Here’s the correlation between ASD and rated naturalness/normalness, preference, and Rf for the three datasets used to develop TM-30 Annex E:

 If you’re not up on your statistics, r2 is a measurement of how well data fits to a prediction or to the data average.  1.0 is a perfect fit.  Generally, 0.7 or above indicate a strong statistical correlation, and values less than 0.3 indicate no relationship.

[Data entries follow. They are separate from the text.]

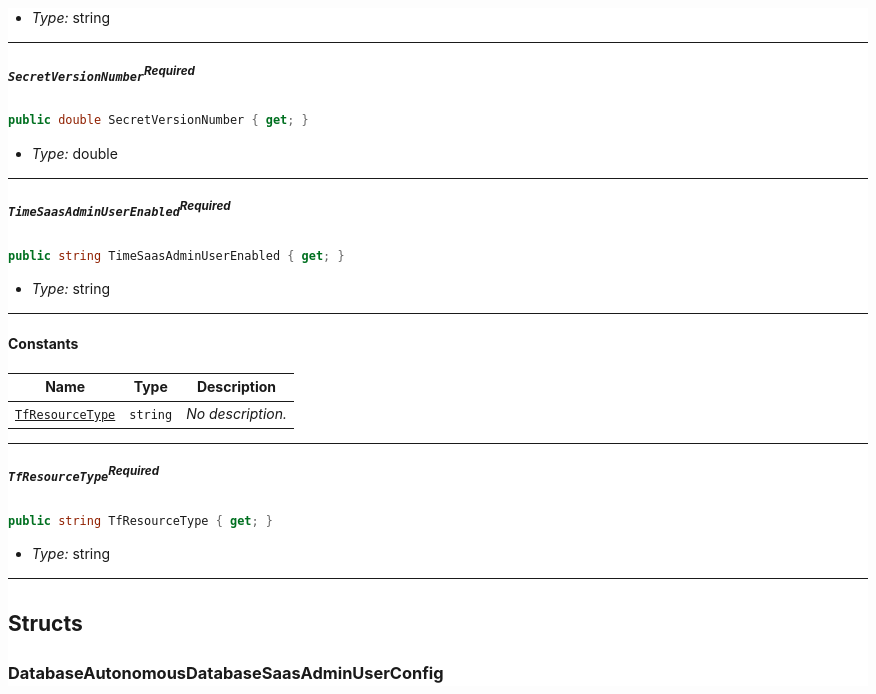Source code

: - *Type:* string

---

##### `SecretVersionNumber`<sup>Required</sup> <a name="SecretVersionNumber" id="rhizo-co-terraform-provider-oci.databaseAutonomousDatabaseSaasAdminUser.DatabaseAutonomousDatabaseSaasAdminUser.property.secretVersionNumber"></a>

```csharp
public double SecretVersionNumber { get; }
```

- *Type:* double

---

##### `TimeSaasAdminUserEnabled`<sup>Required</sup> <a name="TimeSaasAdminUserEnabled" id="rhizo-co-terraform-provider-oci.databaseAutonomousDatabaseSaasAdminUser.DatabaseAutonomousDatabaseSaasAdminUser.property.timeSaasAdminUserEnabled"></a>

```csharp
public string TimeSaasAdminUserEnabled { get; }
```

- *Type:* string

---

#### Constants <a name="Constants" id="Constants"></a>

| **Name** | **Type** | **Description** |
| --- | --- | --- |
| <code><a href="#rhizo-co-terraform-provider-oci.databaseAutonomousDatabaseSaasAdminUser.DatabaseAutonomousDatabaseSaasAdminUser.property.tfResourceType">TfResourceType</a></code> | <code>string</code> | *No description.* |

---

##### `TfResourceType`<sup>Required</sup> <a name="TfResourceType" id="rhizo-co-terraform-provider-oci.databaseAutonomousDatabaseSaasAdminUser.DatabaseAutonomousDatabaseSaasAdminUser.property.tfResourceType"></a>

```csharp
public string TfResourceType { get; }
```

- *Type:* string

---

## Structs <a name="Structs" id="Structs"></a>

### DatabaseAutonomousDatabaseSaasAdminUserConfig <a name="DatabaseAutonomousDatabaseSaasAdminUserConfig" id="rhizo-co-terraform-provider-oci.databaseAutonomousDatabaseSaasAdminUser.DatabaseAutonomousDatabaseSaasAdminUserConfig"></a>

PNNL (combination of three studies):

Zhejiang:

Penn State:

Overall, it’s clear that ASD isn’t a tool for characterizing perceived naturalness (or preference) over a wide range of SPDs, and it probably has limited other uses. While spectral smoothness (as exemplified by the reference illuminants in ASD) is sometimes a useful goal, there are other metrics more rooted in human vision to better asses this characteristic. It’s a shame that ASD and the accompanying message will likely lead to confusion, especially when there’s enough to learn about color rendition already.

This is a good example of why it’s important to rely on metrics that have been vetted through a standardization process and to always be skeptical of marketing material.

So there you are. Take manufacturer’s education with a grain of salt. The same is true of their internally developed metrics. I’m not saying that they are intentionally deceiving anyone. but their goal is sales, not education. As Mike points out, this is why metrics need to go through a vetting process before we can use on them with confidence.

By the way, although I’ve mentioned the IES Color Committee and quoted a few of its members, this post doesn’t represent the opinions of the committee or of the IES.